How to choose "dim =0/1" for softmax or logsoftmax


What are criteria for choosing “dim=0 or 1” for nn.Softmax and nn.LogSoftmax

Usually you would like to normalize the probabilities (log probabilities) in the feature dimension (dim1) and treat the samples in the batch independently (dim0).
If you apply F.softmax(logits, dim=1), the probabilities for each sample will sum to 1:

# 4 samples, 2 output classes
logits = torch.randn(4, 2)
print(F.softmax(logits, dim=1))
> tensor([[0.7869, 0.2131],
        [0.4869, 0.5131],
        [0.2928, 0.7072],
        [0.2506, 0.7494]])

@ptrblck I found PyTorch official example use dim=0 for muiticlass classification. Why it use dim=0 here?
The function is as below:

helper functions

def images_to_probs(net, images):
    Generates predictions and corresponding probabilities from a trained
    network and a list of images
    output = net(images)
    # convert output probabilities to predicted class
    _, preds_tensor = torch.max(output, 1)
    preds = np.squeeze(preds_tensor.numpy())
    return preds, [F.softmax(el, dim=0)[i].item() for i, el in zip(preds, output)]

The posted code snippet iterates output so el won’t have the batch dimension anymore and dim=0 will thus use the “class dimension”.

1 Like

**Raw data**.
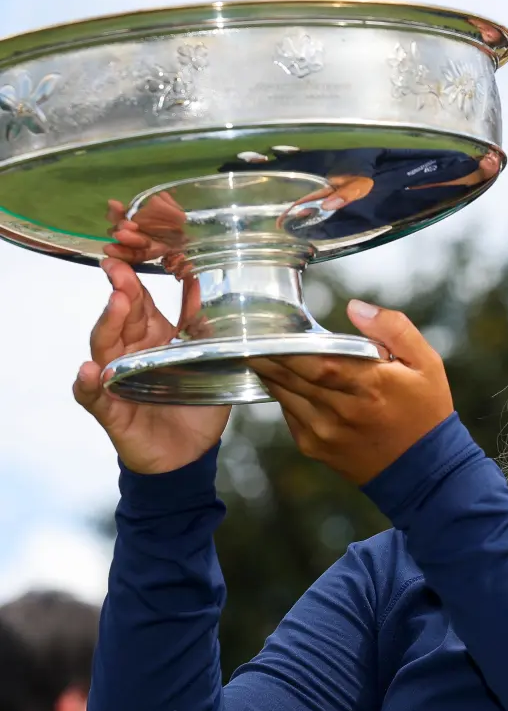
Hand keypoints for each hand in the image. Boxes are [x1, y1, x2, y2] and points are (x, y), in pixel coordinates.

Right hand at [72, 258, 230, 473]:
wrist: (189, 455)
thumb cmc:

==

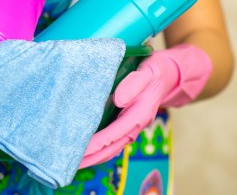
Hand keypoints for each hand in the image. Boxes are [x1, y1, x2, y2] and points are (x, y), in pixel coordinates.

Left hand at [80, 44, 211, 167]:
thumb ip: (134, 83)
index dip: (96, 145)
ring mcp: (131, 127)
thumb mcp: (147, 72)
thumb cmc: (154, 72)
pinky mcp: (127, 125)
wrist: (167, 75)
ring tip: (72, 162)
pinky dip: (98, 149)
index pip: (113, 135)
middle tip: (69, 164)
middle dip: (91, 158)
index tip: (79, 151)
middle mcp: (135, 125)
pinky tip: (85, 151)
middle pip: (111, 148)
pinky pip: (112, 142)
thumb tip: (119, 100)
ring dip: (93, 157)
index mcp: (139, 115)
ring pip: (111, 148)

**Exercise tasks**.
A: Answer these questions about the softmax dim thread:
(i) In which dimension does the thread say you would usually normalize the probabilities?
(ii) How many samples and output classes does the example logits tensor have?
(iii) According to the final reply, why does dim=0 use the class dimension in the posted code?
B: Please retype the stretch of the softmax dim thread from "# 4 samples, 2" through "[0.2506, 0.7494]])".

**Solution list**.
A:
(i) The feature dimension (dim1).
(ii) 4 samples and 2 output classes.
(iii) The code iterates over output, so el no longer has the batch dimension.

B:
# 4 samples, 2 output classes
logits = torch.randn(4, 2)
print(F.softmax(logits, dim=1))
> tensor([[0.7869, 0.2131],
        [0.4869, 0.5131],
        [0.2928, 0.7072],
        [0.2506, 0.7494]])